Une autre partie de l'équipement que nous n'avons pas encore abordée, et qui est
pourtant fondamentale, c'est l'équipement du corps : l'équipement défensif. Et pour ça les
guerriers celtes ont également fait preuve d'un certain talent. L'équipement le plus emblématique
qui a été utilisé jusque dans les tranchées de la première guerre mondiale est la cotte
de maille. Une invention celtique de la fin du IVème siècle avant notre ère, puis reprise par
de nombreux peuples antiques. Elle est composée de milliers d'anneaux de fer, aboutés ou rivetés.
C'est une protection corporelle, généralement renforcée aux épaules, qui n'empêche pas la
fluidité des mouvements. Un atout de poids dans un combat, donc, qui nous offre un avantage non
négligeable face à un autre guerrier qui n'en aurait pas. Cependant cette cotte de mailles
serait le privilège d'une élite martiale ou économique. Et on peu très bien comprendre
pourquoi. La complexité de la réalisation d'un tel équipement nécessite forcément un coût élevé. On
pourrait en effet penser que l'assemblage long et fastidieux de la cotte de maille justifie le
coût d'une telle fabrication, mais ça serait vite oublier l'activité chronophage de la réalisation
du fil. Cette cotte de mailles se porte sur un « submarmalis », une sorte de broigne ou de gambison
en cuir souple, en peau, en feutre ou en tissu. Différentes sources à notre disposition permettent
même de supposer qu'il y avait des cuirasses organiques, c'est-à-dire à base de matières qui
périment. Ce qu'il faut bien comprendre, c'est que le cinéma et certaines reconstitutions fantasmées
nous ont habitués à imaginer la cuirasse comme une protection de cuir d'un seul tenant,
d'un seul bloc. Pour le coup, on ne peut pas exclure qu'il y en ait eu, mais l'archéologie
n'a pas encore permis d'en révéler à ce jour dans le contexte du Second âge du Fer. Cette cuirasse,
il faut l'envisager différemment. Plus vraisemblablement, il s'agirait de protections
corporelles faites de couches superposées de tissus de lin encollées. Ces protections sont
particulièrement résistantes et constituent de véritables ancêtres du gilet par balle. Un
bon moyen de se protéger pour se faire péter la panse avant et après le combat, et pas pendant.

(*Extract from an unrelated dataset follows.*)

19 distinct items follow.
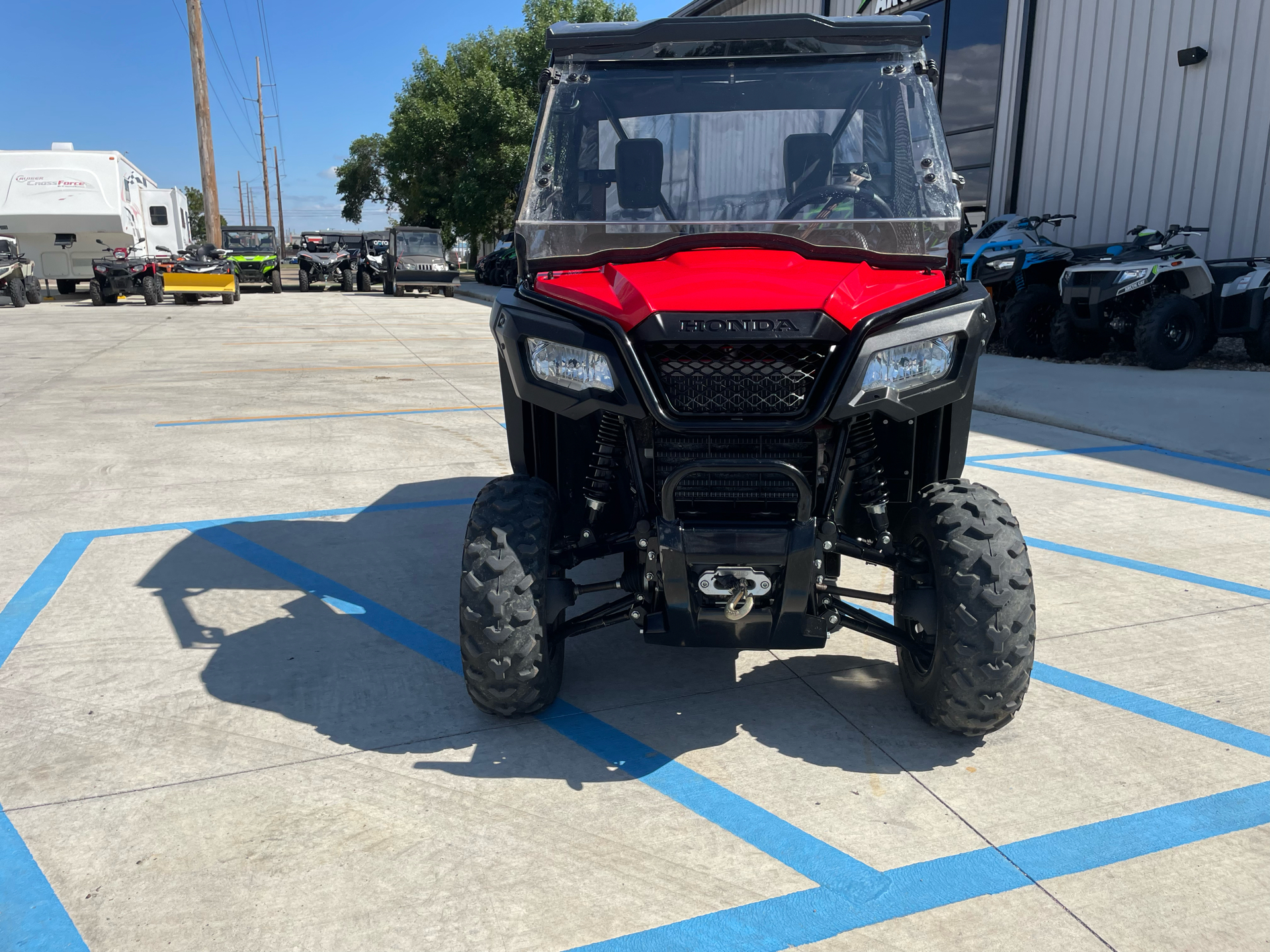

Pour la tête, le guerrier est parfois, ça dépend des périodes et des secteurs géographiques,
protégé par un casque dont la forme varie. Certains types de casques gaulois ont inspiré
des casques romains. Le principe est généralement celui d'une calotte métallique en fer ou en bronze
avec bouton rapporté. Les joues sont souvent protégées de « paragnathides », c'est-à-dire
de couvre-joues protégeant la mâchoire. Un couvre-nuque se situe à l'arrière de la calotte,
pour protéger, comme son nom l'indique, le crâne et la nuque. Pour la protection des membres,
c'est autre chose. Ce que l'ont sait du monde celtique révèle quelques rarissimes
exemplaires de protection des membres inférieurs comme des jambières. Clairement,
ça n'est pas la norme. De même, rien ne permet vraiment d'argumenter en faveur de brassards
ou autres canons d'avant-bras organiques, en tout cas sur le plan archéologique. Les vêtements, tel
que ceux que l'on peut voir sur nos deux compères, viennent sans doute jouer une partie de ce rôle.